Sunday, May 30, 2010

This Sporting Life (1963)

David Storey adapts his angry-young-man novel This Sporting Life, with Richard Harris as Frank Machin, the rugby Raging Bull whose only desire is to satisfy himself--but he doesn't know what he wants, so he simply digs in (always at his sport, like De Niro's Jake LaMotta) and crushes anything in his way--including his almost-love, played by Rachel Roberts (so good a few years earlier opposite Albert Finney in another angry-young-man drama, Saturday Night and Sunday Morning)--and Roberts, like Cathy Moriarty in Raging Bull, is well-suited to keeping up with her growling, all-but-remorseless costar.
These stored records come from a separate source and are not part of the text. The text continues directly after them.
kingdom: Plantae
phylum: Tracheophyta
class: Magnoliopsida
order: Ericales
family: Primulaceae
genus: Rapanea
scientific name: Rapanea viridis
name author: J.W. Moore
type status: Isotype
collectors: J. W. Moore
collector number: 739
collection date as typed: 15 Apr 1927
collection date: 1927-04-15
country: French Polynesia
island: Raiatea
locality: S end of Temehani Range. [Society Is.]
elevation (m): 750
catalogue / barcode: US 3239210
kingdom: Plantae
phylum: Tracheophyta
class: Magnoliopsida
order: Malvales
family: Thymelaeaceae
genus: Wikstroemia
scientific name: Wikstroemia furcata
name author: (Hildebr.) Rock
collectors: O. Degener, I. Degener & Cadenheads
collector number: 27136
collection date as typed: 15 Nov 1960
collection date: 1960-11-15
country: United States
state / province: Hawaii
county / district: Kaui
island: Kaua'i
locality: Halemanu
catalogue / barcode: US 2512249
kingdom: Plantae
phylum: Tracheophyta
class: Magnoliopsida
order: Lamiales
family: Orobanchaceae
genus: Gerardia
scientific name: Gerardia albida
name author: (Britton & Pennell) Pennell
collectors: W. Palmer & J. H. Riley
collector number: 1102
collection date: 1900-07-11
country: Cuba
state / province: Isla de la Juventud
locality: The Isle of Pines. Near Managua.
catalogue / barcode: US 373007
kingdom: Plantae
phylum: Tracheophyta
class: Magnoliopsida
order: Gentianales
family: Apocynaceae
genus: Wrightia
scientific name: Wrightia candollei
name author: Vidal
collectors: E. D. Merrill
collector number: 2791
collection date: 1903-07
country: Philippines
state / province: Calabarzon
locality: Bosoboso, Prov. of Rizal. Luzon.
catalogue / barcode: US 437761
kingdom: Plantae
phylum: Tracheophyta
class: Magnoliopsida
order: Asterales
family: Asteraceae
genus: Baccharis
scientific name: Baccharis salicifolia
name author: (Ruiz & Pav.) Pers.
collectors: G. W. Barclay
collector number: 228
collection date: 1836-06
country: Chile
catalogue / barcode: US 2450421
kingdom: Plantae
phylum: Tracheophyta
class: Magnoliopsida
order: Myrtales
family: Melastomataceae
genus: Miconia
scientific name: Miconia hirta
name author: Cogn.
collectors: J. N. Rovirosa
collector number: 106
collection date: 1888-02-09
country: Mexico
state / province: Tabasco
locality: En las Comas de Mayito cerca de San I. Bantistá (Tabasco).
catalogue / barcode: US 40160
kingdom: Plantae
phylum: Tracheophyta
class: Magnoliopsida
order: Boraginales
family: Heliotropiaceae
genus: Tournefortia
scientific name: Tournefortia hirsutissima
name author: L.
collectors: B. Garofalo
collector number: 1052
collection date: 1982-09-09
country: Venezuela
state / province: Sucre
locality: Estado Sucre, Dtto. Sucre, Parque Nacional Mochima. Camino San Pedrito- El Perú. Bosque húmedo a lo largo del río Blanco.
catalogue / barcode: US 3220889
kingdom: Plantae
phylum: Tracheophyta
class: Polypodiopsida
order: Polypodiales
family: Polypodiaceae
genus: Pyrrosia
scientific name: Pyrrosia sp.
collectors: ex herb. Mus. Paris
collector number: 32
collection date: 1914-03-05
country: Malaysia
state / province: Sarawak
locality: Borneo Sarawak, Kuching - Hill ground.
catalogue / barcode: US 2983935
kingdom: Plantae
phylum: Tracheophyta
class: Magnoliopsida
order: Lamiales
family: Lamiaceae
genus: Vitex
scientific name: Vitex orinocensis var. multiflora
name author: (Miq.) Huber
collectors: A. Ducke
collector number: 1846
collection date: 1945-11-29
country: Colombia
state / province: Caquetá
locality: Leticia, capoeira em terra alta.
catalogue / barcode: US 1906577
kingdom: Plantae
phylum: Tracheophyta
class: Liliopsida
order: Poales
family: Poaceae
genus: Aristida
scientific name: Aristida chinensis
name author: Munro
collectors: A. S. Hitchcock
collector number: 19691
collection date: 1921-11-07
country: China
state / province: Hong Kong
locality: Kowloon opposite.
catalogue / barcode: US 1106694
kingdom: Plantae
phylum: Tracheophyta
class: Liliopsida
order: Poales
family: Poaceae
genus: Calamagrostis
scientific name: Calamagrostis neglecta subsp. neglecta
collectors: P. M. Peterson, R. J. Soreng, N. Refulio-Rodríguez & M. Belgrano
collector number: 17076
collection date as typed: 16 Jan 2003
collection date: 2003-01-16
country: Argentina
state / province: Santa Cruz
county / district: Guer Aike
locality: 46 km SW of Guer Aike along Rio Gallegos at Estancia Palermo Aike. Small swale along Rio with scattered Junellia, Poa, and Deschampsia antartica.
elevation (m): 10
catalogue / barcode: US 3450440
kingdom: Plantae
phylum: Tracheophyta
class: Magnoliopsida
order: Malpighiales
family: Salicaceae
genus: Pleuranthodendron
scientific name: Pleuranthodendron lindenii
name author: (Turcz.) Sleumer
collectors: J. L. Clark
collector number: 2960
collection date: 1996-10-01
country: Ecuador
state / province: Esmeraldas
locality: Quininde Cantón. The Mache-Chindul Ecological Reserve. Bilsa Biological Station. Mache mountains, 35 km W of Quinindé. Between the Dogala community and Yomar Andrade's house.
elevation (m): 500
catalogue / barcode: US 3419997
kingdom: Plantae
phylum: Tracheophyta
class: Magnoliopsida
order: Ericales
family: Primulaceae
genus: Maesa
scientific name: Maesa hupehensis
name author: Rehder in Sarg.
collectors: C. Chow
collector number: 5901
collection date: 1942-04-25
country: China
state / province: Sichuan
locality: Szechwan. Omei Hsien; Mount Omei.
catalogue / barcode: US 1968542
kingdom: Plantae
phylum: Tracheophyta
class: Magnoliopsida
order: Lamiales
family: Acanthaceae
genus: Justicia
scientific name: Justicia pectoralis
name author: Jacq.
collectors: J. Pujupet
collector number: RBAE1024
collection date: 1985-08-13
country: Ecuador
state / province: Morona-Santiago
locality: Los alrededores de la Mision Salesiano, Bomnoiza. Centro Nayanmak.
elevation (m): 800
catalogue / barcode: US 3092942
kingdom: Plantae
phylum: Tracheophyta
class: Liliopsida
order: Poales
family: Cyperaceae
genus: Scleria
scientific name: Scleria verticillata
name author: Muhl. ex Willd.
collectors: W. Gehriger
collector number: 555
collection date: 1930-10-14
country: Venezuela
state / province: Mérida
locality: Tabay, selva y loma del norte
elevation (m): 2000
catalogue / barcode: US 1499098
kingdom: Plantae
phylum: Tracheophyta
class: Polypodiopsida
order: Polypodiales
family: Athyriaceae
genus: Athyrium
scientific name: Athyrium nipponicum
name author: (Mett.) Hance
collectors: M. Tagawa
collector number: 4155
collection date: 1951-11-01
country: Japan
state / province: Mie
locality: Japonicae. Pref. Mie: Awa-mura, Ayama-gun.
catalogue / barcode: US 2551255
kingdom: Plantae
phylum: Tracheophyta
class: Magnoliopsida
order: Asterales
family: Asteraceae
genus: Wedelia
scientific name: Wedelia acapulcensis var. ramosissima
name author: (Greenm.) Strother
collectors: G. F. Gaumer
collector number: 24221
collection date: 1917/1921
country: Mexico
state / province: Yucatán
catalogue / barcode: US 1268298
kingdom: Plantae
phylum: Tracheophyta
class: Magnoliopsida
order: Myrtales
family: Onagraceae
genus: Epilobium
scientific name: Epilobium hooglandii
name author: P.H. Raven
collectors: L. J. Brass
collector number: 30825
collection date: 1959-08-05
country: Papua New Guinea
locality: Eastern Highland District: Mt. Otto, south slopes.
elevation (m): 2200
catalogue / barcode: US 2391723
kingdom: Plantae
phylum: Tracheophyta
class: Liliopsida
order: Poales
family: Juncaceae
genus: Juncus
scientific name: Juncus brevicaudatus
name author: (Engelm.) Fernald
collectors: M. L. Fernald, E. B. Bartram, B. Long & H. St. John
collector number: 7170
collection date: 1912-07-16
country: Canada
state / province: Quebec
The film has grittiness to spare--the rugby scenes are muddy and brutal, as though the viewer were in the pileup--and the requisite sense of mute anguish (and not-so-mute: What would a Richard Harris movie be without sudden outbursts?) provides a long hard look at the heart of tragedy: Choice is a limited resource--every choice means one less--until only one remains, and that one is doom. Here, it's the rugby field, where Machin pushes like Sisyphus against his rock, getting nowhere.

I'm struck by how often I'm attracted by movies that remind me of King Kong, the "great ape" (Machin is called this at one point) that swipes at every obstacle, rages against what it hopes is the Other but that ends up being the Self. And as awful as such monsters are, they break my heart, like Jake LaMotta in his jail cell, insisting against all evidence to the contrary that he's not that bad.